ВЫБРАННЫЙ ОТРЫВОК:
---

А в Киеве родился могун-богатырь,

Как бы молодой Волхв Всеславьевич:

Подрожала мать-сыра земля,

Стряслося словно царство индейское,

А и сине море всколебалося

Для ради рожденья богатырского…

 

У нас осталось ещё предание, в поговорке: обвести мёртвою рукою. Суеверье говорит, что если сонного обвести рукою мертвеца, то человек спит непробудным, мёртвым сном. На этом основании воры нашивали с собою руку мертвеца, и, вломившись тихонько в избу, усыпляли этою рукою, по убеждению своему, тех, кого хотели обокрасть. К сожалению, даже и новейшее суеверное мошенничество прибегало изредка к этому средству, и воры разрывали для этого могилу.

Русские литейщики, собираясь отлить какую-нибудь значительную вещь, напр., колокол, стараются отвлечь внимание праздной и докучливой толпы от своей работы какой-нибудь новостью, выдумкой или вестью, которую молва пускает по городу. Мастера уверены, что отливка от этого лучше удаётся, и в колоколе не будет пузырей. Таким же точно образом тщательно скрывают день и час родов, отвлекая иногда внимание соседей какими-нибудь сказками и заставляя даже домашних отлучиться на это время, под произвольно придуманными предлогами. Этот обычай, впрочем, полезен, потому что всякий лишний человек при подобном деле помеха. По той же причине родильниц уводят тайком в баню, чтобы избежать в тесном доме помех и свидетелей; но топить в это время баню и душить роженицу на полке, в страшном жаре, есть обычай невежественный и вредный.

 

XIV ПРИВИДЕНИЯ

 

Все поверья о привидениях, мертвецах и вообще о взаимных сношениях двух миров, видимого и незримого, вещественного и духовного, составляют смешанный ряд преданий и рассказов, принадлежащих, может быть, ко всем видам принятого нами разделения поверий. Эта статья до того обширна, что из неё можно бы составить десятки томов; постараемся объясниться на нескольких страничках.

Под словом видение разумеем мы такое явление, такой видимый предмет, который предстал глазам нашим необыкновенным, сверхъестественным образом, т. е. необъяснимым, по известным нам доселе законам природы. Подразумевается, что человек видит явившееся не во сне, а наяву; что сверх того, видение это, по крайности, большею частью не вещественное, неосязаемо для рук, хотя и видимо для глаз; словом, что оно занимает какую-то неопределённую средину между плотским и бесплотным миром. Видения эти большею частью основаны на явлении тени или духа, как выражаются, т. е. человека, уже отшедшего в вечность и снова принявшего плотской, видимый образ, и в этом-то смысле видение получает более точное, определительное название привидения. Впрочем, есть и видения другого рода, бесконечно разнообразные, как самое воображение человека.

---

Изображения страниц и извлечённый текст
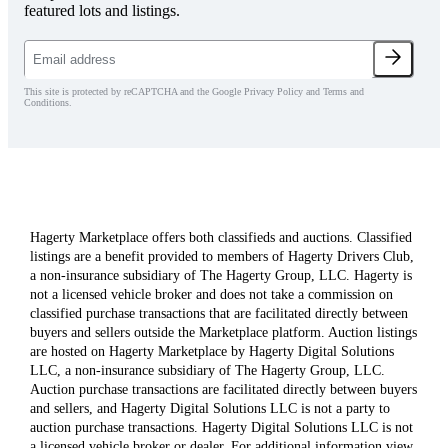
featured lots and listings.
This site is protected by reCAPTCHA and the Google Privacy Policy and Terms and
Conditions.
Hagerty Marketplace offers both classifieds and auctions. Classified
listings are a benefit provided to members of Hagerty Drivers Club,
a non-insurance subsidiary of The Hagerty Group, LLC. Hagerty is
not a licensed vehicle broker and does not take a commission on
classified purchase transactions that are facilitated directly between
buyers and sellers outside the Marketplace platform. Auction listings
are hosted on Hagerty Marketplace by Hagerty Digital Solutions
LLC, a non-insurance subsidiary of The Hagerty Group, LLC.
Auction purchase transactions are facilitated directly between buyers
and sellers, and Hagerty Digital Solutions LLC is not a party to
auction purchase transactions. Hagerty Digital Solutions LLC is not
a licensed vehicle broker or dealer. For additional information view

---

ЗАДАНИЯ ДЛЯ ВЫПОЛНЕНИЯ:
• A. Верните без изменений часть отрывка о народных поверьях между словами «У нас осталось» и «для этого могилу.», включая эти слова.
• B. Продолжите отрывок о народных поверьях дальше, начиная сразу после его последнего предложения.

РЕЗУЛЬТАТЫ ВЫПОЛНЕНИЯ:
• A.
У нас осталось ещё предание, в поговорке: обвести мёртвою рукою. Суеверье говорит, что если сонного обвести рукою мертвеца, то человек спит непробудным, мёртвым сном. На этом основании воры нашивали с собою руку мертвеца, и, вломившись тихонько в избу, усыпляли этою рукою, по убеждению своему, тех, кого хотели обокрасть. К сожалению, даже и новейшее суеверное мошенничество прибегало изредка к этому средству, и воры разрывали для этого могилу.

• B.
Ум, разум и рассудок наш решительно противятся тому, чтобы допустить возможность или сбыточность видений. Частного, таинственного свидетельства небольшого числа людей слишком недостаточно для изнасилования нашего здравого ума и для вынуждения из нас веры, вопреки убеждению; мы слишком хорошо знаем, что чувства наши и воображение несравненно легче и чаще подвергаются обману, чем здравый смысл наш и рассудок. В деле такого рода, конечно, вернее видеть и не верить, чем верить не видавши. Мы не смеем утверждать, чтобы душа наша ни под какими условиями не могла войти в духовные связи с бесплотным миром, не смеем потому, что у нас нет к тому достаточных доказательств. Но спросим, могут ли сношения эти сопровождаться признаками вещественными? Каким образом душа, коей бренная плоть несомненно давно уже истлела, может облечься снова в ту же плоть, уничтоженную всевечными законами природы? А каким же образом плотское око наше может принять впечатление от чего-либо не вещественного, т. е. для него не существующего? Если допустить даже, что душа может быть приведена особыми обстоятельствами в восторженное состояние, в коем делается независимою от пяти чувств и превыше времени и пространства, что она в ясновидении своём созерцает в настоящем и прошедшее и будущее, то всё-таки этим ещё не будет разрешена загадка: каким образом являющийся нам дух может вызвать из праха истлевшую плоть свою или облечься в её подобие?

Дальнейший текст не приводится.